Sample do mesmo monólogo tinha sido usado pela London Electricty em “Attack Ships on Fire” (2008).
“Attack Ships on Fire” é ainda o título de uma faixa de Big Sexy Land (1986), o álbum de estreia dos Revolting Cocks, banda de Al Jourgensen e uma das referências da cena industrial.
Apesar do claro domínio do filme de Ridley Scott em termos de samples e títulos de músicas, a influência de PKD não se esgota em Blade Runner. Primal Scream foram buscar, em 2002, o título de um dos livros mais autobiográficos e confusos de PKD, A Scanner Darkly, uma história de junkies, loucura e vigilância que, em 2006, foi adaptado ao cinema por Richard Linklater numa versão semi-animada.
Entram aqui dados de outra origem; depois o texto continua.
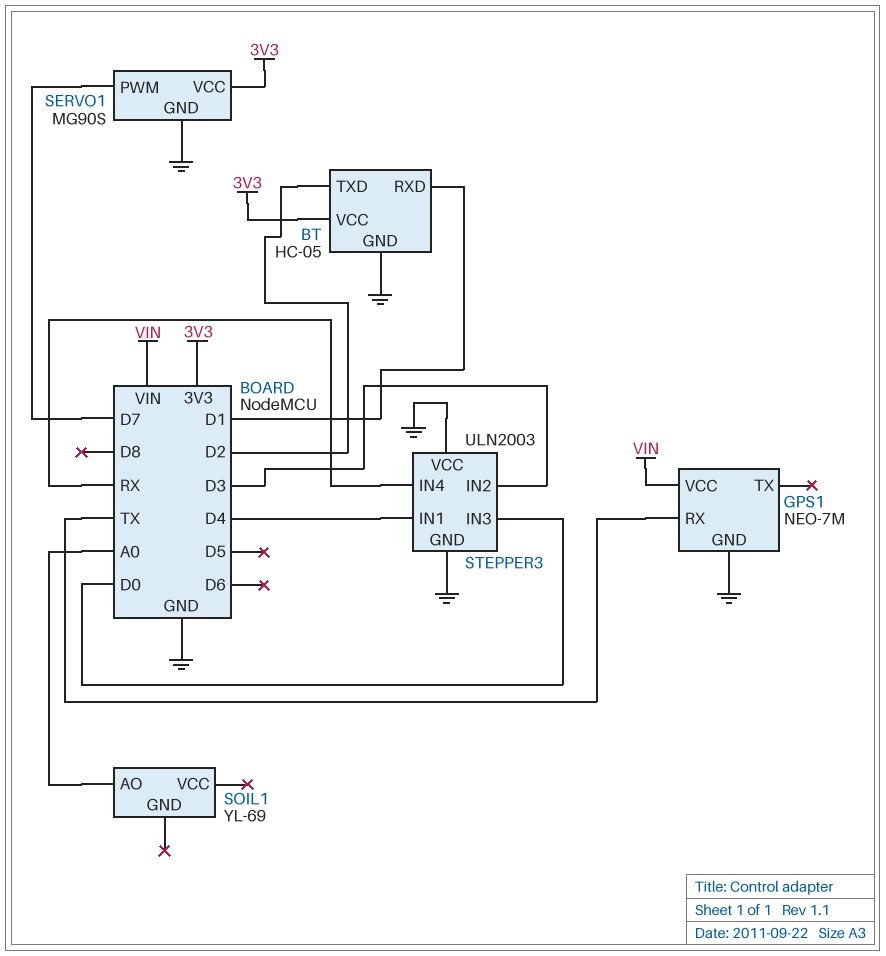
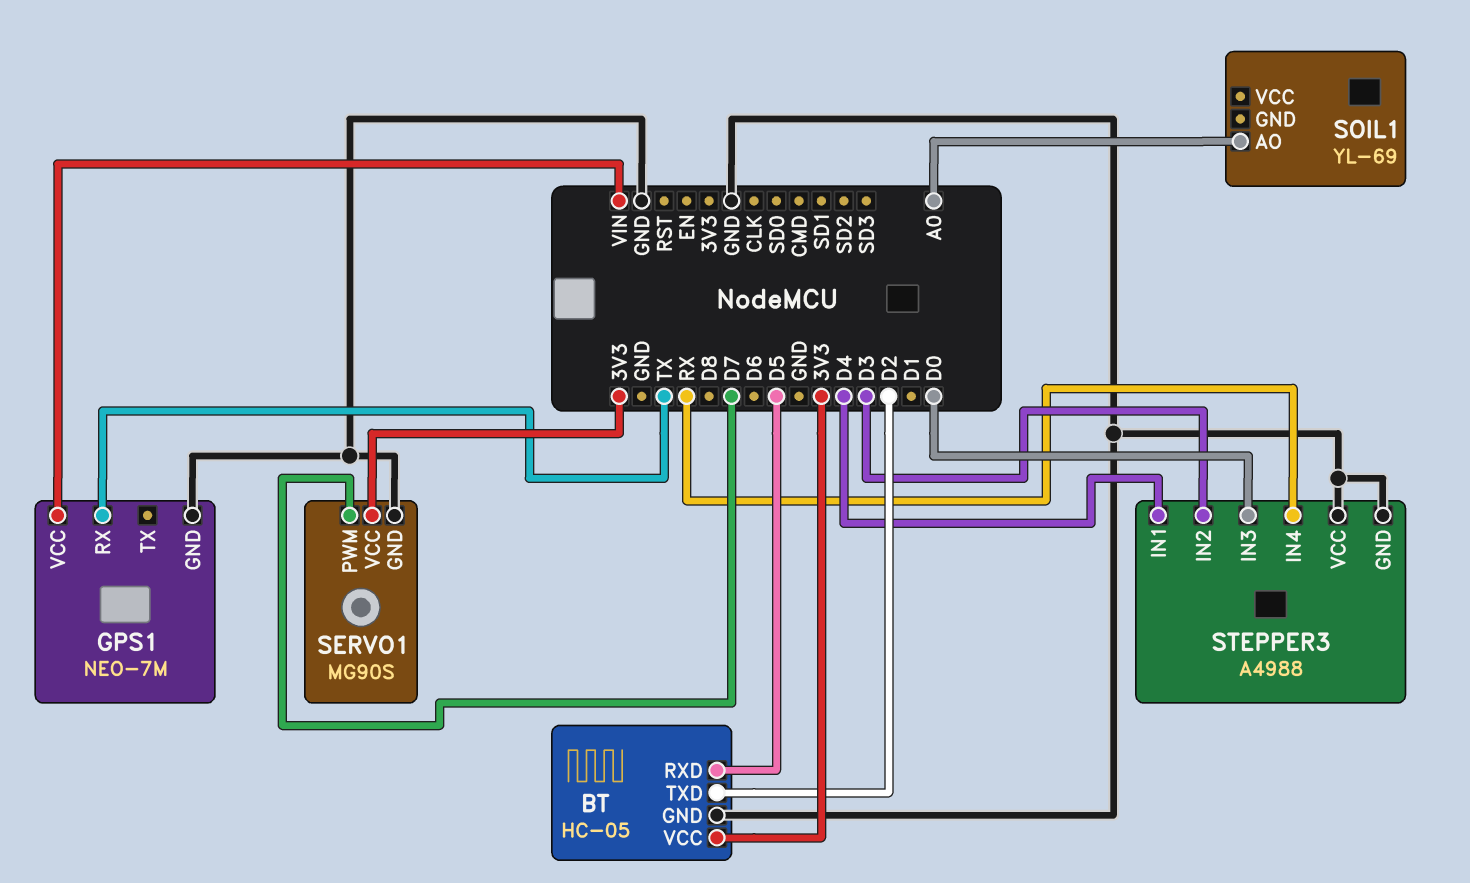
BT pin RXD: D1 -> D5
STEPPER3: ULN2003 -> A4988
Ainda na fação indie, é evidente que “VALIS”, dos Bloc Party, é uma canção sobre PKD e a sua predileção por epifanias, filosofia, anfetaminas, ciência, a ideia de que passado e presente se sobrepõe e que ele não era de facto ele. Está tudo na letra da canção e na biografia de K. Dick. VALIS, acrónimo para Vast Active Living Inteligence System, é um dos últimos livros de Philip K. Dick, também um dos mais impenetráveis, fala do universo como um organismo vivo, mistura autobiografia com ficção científica, filosofia, gnosticismo, fenomenologia e todos os assuntos que o atormentaram nos últimos 8 anos de vida e que deram origem a um diário de mais de 8000 páginas chamado Exegesis. VALIS é também o nome de um projeto stoner rock em que esteve envolvido o ex Screaming Trees Van Conner e de uma ópera composta por Tod Machover em 1987.
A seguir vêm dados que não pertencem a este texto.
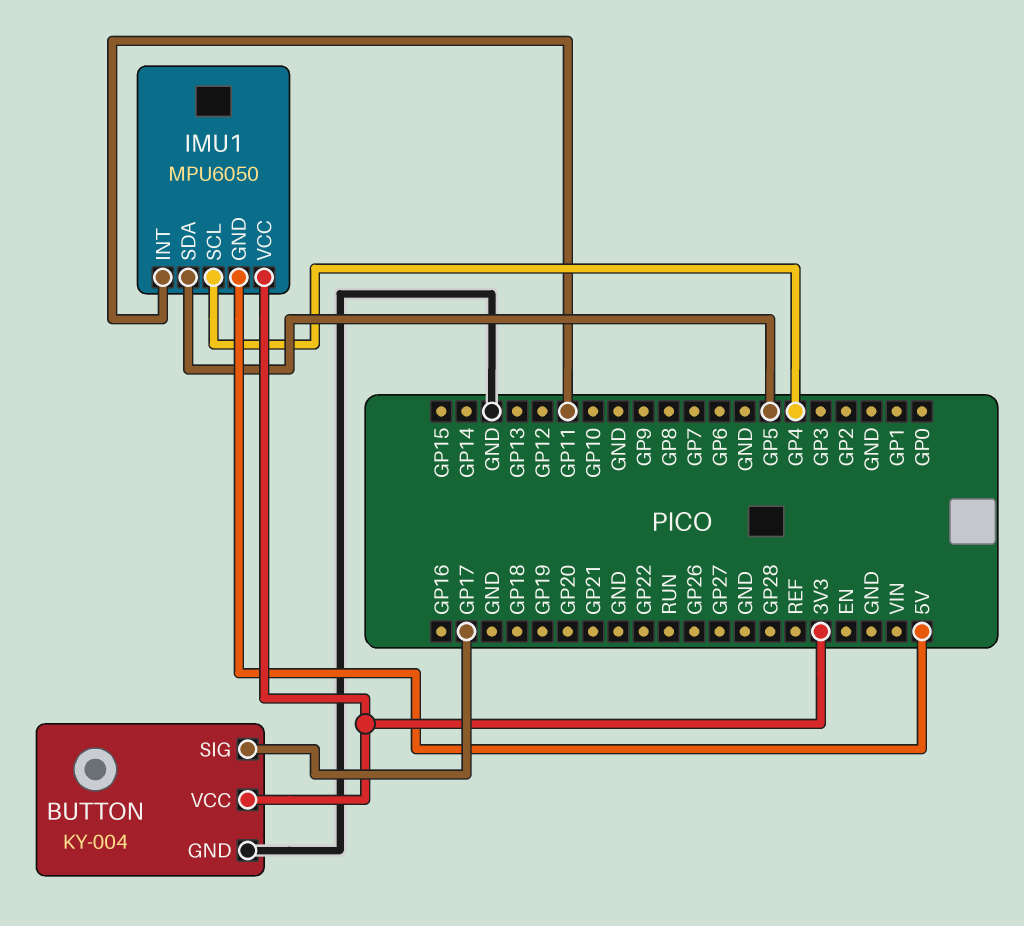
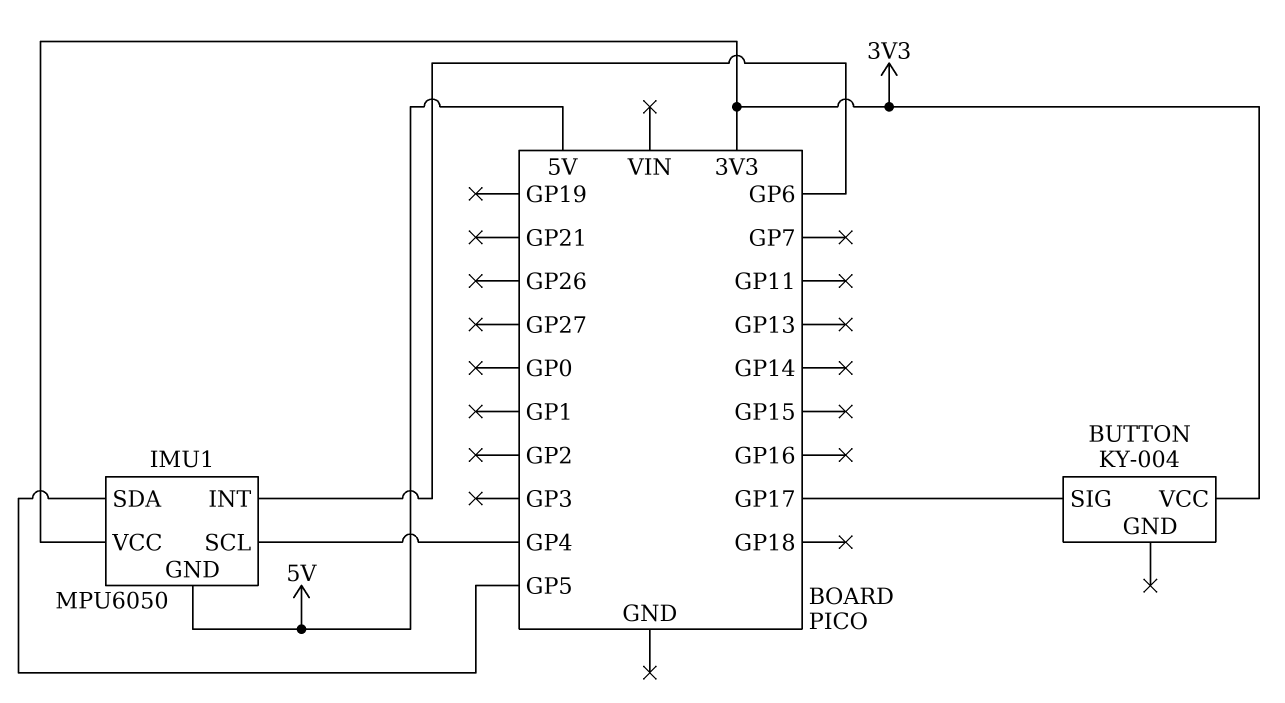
BUTTON pin GND: GND -> none
IMU1 pin INT: GP11 -> GP6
A presença dos Sonic Youth nesta lista pode não parecer das mais prováveis mas, na verdade, é das mais óbvias já que, reza a lenda, Sister (1987) foi assim nomeado em homenagem a Philip K. Dick e à irmã gémea que morreu com poucas semanas de vida. De resto os Sonic Youth colocam Philip K. Dick na lista de agradecimentos do disco e uma das faixas até se chama “Master Dick” (há um EP do mesmo ano chamado Master=Dik mas no alinhamento de Sister a última música aparece mesmo como “Master Dick” — não havendo confirmação de que seja de facto dedicada a PKD, dadas as outras referências, é o que parece…).
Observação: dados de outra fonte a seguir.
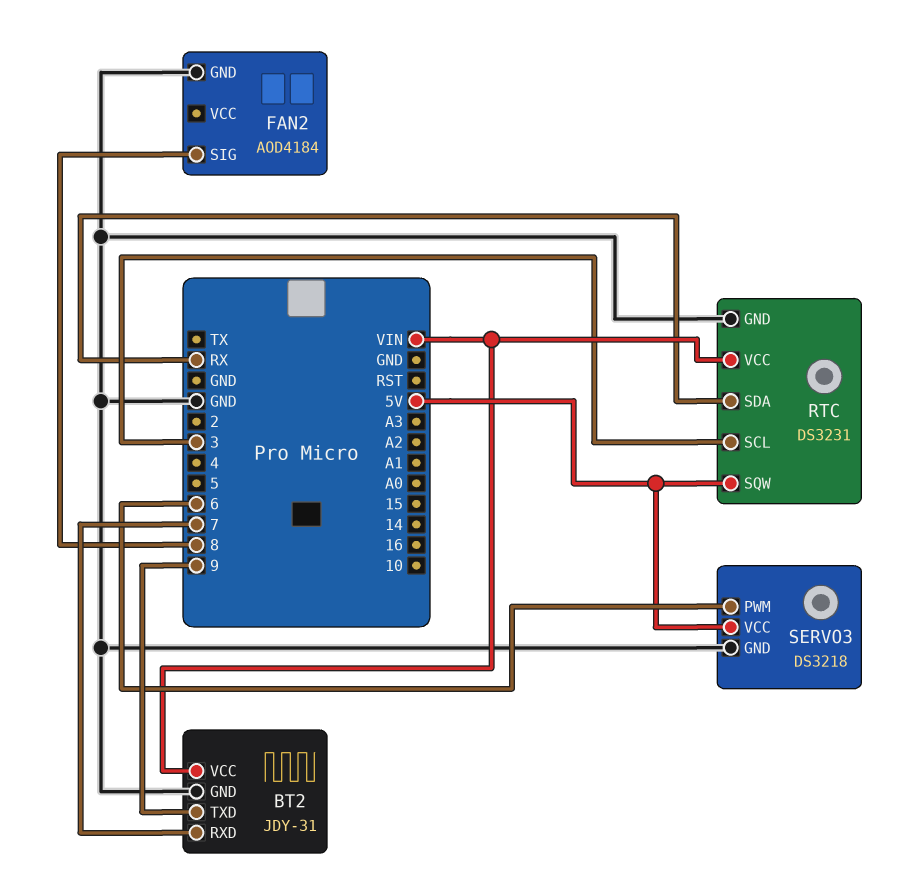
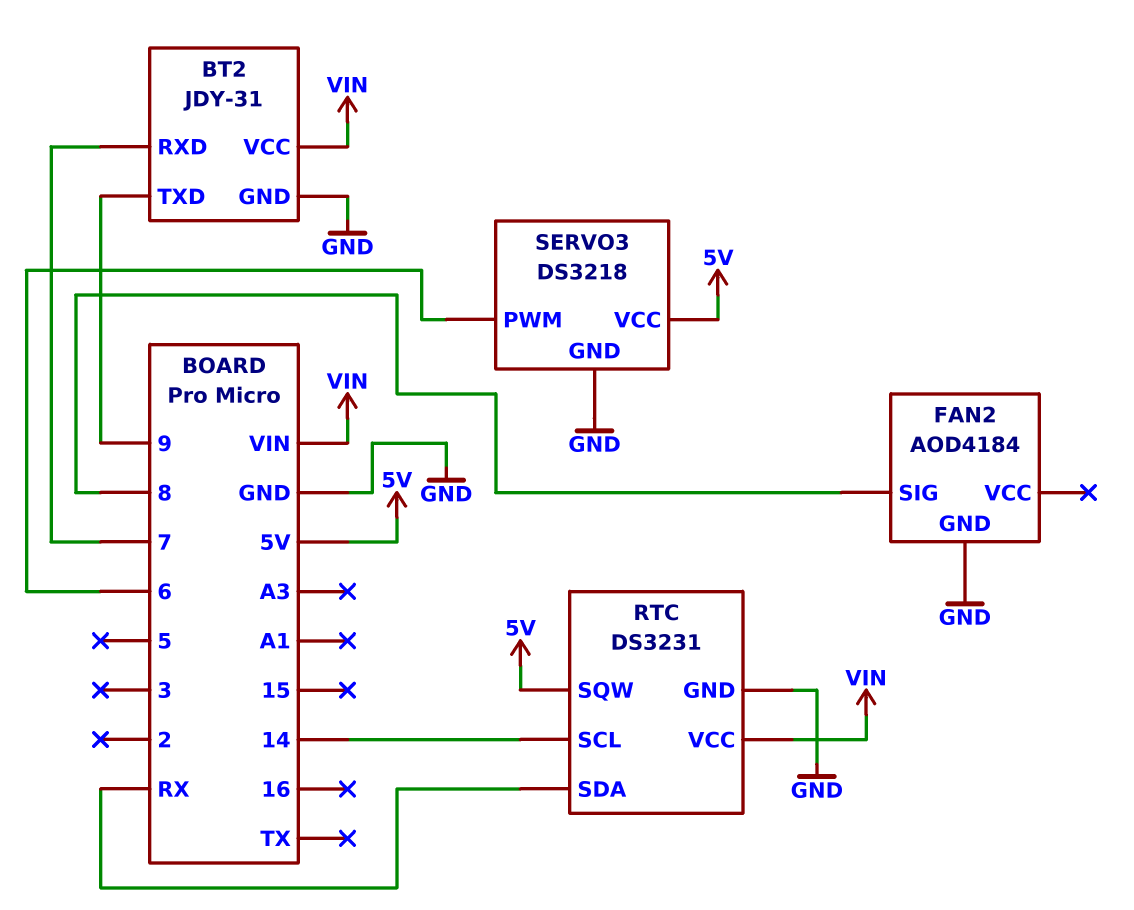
RTC pin SCL: 3 -> 14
O levantamento das referências a Philip K. Dick , na música ou seja onde for, é um trabalho virtualmente infindável. Nova informação surge quase diariamente e é de prever que a estreia de Blade Runner 2049 motive novos interesses pelo universo do autor, também através da música. Flying Lotus, o patrão da Brainfeeder, um dos produtores e beatmakers com ideias mais avançadas, assina a banda sonora de Blade Runner 2022, animé de Shinichiro Watanabe, uma das três curtas que servem de prequela ao novo Blade Runner. Também beatmaker e ingualmente arrojado, El-P, dos Run de Jewels, revelou ter sido abordado para a banda sonora de Blade Runner 2049, mas o projeto não avançou. O multi-premiado Hans Zimmer é quem assina a banda sonora do filme de Denis Villeneuve.
Seja qual for o ponto de vista, a influência de Dick é infecciosa e não esmorece, chegou a todo o lado, até a Portugal. Os Telectu, de Jorge Lima Barreto e Vitor Rua deram títulos de livros de Philip K. Dick às faixas de Ctu Telectu, o primeiro álbum, saído em 1982, o ano da morte de K. Dick e da estreia de Blade Runner.
Vitor Rua, no seu disco mais recente, também cita Dick de forma direta no titulo Do Androids Dream Of Electric Guitars?. Outro exemplo português fora do universo pop/rock/dança, Hugo Carvalhais, contrabaixista jazz, lançou em 2015 um disco chamado Grand Valis, inspirado na trilogia de PKD (os três últimos livros editados em vida: VALIS, A Invasão Divina e A Transmigração de Timothy Archer).
Para um escritor que foi tão incompreendido no seu tempo, é notável a influência e reconhecimento que tem conseguido nos 35 anos que passaram sobre a sua morte. O mundo está cheio de dickheads.